Who could forget the energetic, orange-haired Team USA sprinter. I certainly would not have been able to write an “Olympic-Committee-did-the-right-thing,” “pity-and- forgiveness-are-important” article about her case.
The 20-year old African American sprinter was given a one-month ban from the Olympics following her testing positive for marijuana in the Oregon Olympic trials. She was dropped from both the 100-meter race and the relay in 2021. She did not board the plane for Tokyo.
Richardson’s biological mother died the week before her Olympic trial. Richardson, raised by her grandmother, learned about her biological mother’s death from a reporter.
“It sent me into a state of emotional panic,” Richardson told NBC following the trial. “I didn’t know how to control my emotions or deal with my emotions during that time.”
The announcement of Valieva’s positive drug test came two months after the fact – Valieva tested positive for the drug on Dec. 25, 2021. On Feb. 7. 2022, she competed in a group skating event. Her December test results were withheld and not used until February, allowing her to compete in the group skate with no issue.
Both Valieva and Richardson were favored to place in the top three of their respective events — only Valieva was able to see this seeding come to fruition.
“My name and talent [were] slaughtered to the people,” Richardson Tweeted on Feb. 14, later adding, “Not one BLACK athlete has been about to compete with a case going on, I don’t care what they say!!!”
I could not find any either.
Velieva may be facing lenient treatment due to a new anti-doping code followed by CAS that “created additional room to arrive at a solution other than an automatic suspension” for athletes under the age of 16, according to The Wall Street Journal. CAS had brought forward a small caveat– if Valieva places in the top three in the womens’ singles, she will not be medaled until a full investigation into her positive test concludes.
“Preventing [Valieva] to compete at the Olympic Games would cause her irreparable harm in these circumstances,” CAS director general Matthieu Reeb shared at a press conference, according to NPR.
Why was none of this sympathy extended to Richardson last year? Is it simply that Valieva’s vulnerability due to age trumps Richardson’s vulnerability due to an emotionally trying death of her mother?
Richardson and Valieva’s cases are not the same. Sha’Carri, though faced with the unbelievable anguish of losing a parent, ingested marijuana willingly, through it’s not a performance-enhancing drug. It is improbable that Valieva ingest a performance enhancing drug entirely at her own will.

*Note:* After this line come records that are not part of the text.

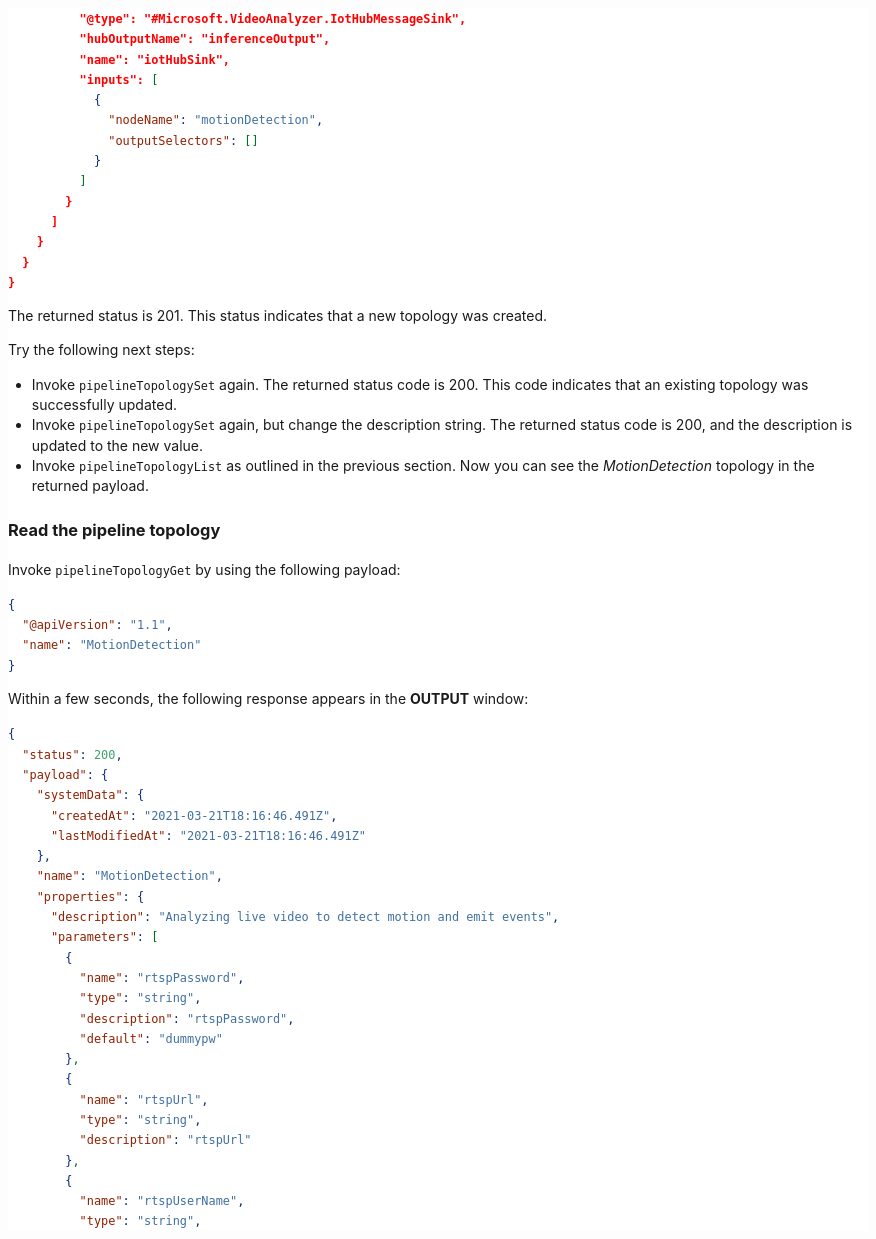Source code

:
 ```json
          "@type": "#Microsoft.VideoAnalyzer.IotHubMessageSink",
          "hubOutputName": "inferenceOutput",
          "name": "iotHubSink",
          "inputs": [
            {
              "nodeName": "motionDetection",
              "outputSelectors": []
            }
          ]
        }
      ]
    }
  }
}
```

The returned status is 201. This status indicates that a new topology was created.

Try the following next steps:

- Invoke `pipelineTopologySet` again. The returned status code is 200. This code indicates that an existing topology was successfully updated.
- Invoke `pipelineTopologySet` again, but change the description string. The returned status code is 200, and the description is updated to the new value.
- Invoke `pipelineTopologyList` as outlined in the previous section. Now you can see the _MotionDetection_ topology in the returned payload.

### Read the pipeline topology

Invoke `pipelineTopologyGet` by using the following payload:

```json
{
  "@apiVersion": "1.1",
  "name": "MotionDetection"
}
```

Within a few seconds, the following response appears in the **OUTPUT** window:

```json
{
  "status": 200,
  "payload": {
    "systemData": {
      "createdAt": "2021-03-21T18:16:46.491Z",
      "lastModifiedAt": "2021-03-21T18:16:46.491Z"
    },
    "name": "MotionDetection",
    "properties": {
      "description": "Analyzing live video to detect motion and emit events",
      "parameters": [
        {
          "name": "rtspPassword",
          "type": "string",
          "description": "rtspPassword",
          "default": "dummypw"
        },
        {
          "name": "rtspUrl",
          "type": "string",
          "description": "rtspUrl"
        },
        {
          "name": "rtspUserName",
          "type": "string",
```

Valieva cannot be held wholly accountable for her positive test. However, the problem is that the Court has placed no accountability on anyone or in any form for her positive test. No coaches, no parents, no other individuals in her circle. Following the positive drug tests, Valieva’s white skates quadruple jumped over ice in Beijing while Richardson remained in Dallas, her spikes not so much as grazing the surface of the tracks of Tokyo.
I regret naming Valieva a “poor girl” as I did when I talked to my grandmother and best friend last Sunday. Valieva, trimetazidine and all, spins untouched over a court that refuses to hold her accountable in any way but did not hesitate to remove a Black athlete.
I want more clarity from the court on their decision. I want Valieva’s coaches and staff to be held as accountable for this behavior as Sha’Carri was for her actions.
Although I do not wholly contend that the only difference between Valieva and Richardson’s cases is that of race, I resonate with Richardson’s frustrations expressed on Twitter on Feb. 14.
“Can we get a solid answer on the difference [between] her situation and mine?” Richardson tweeted. “My mother died and I can’t run and was also favored to place top 3. The only difference I see is I’m a black young lady.”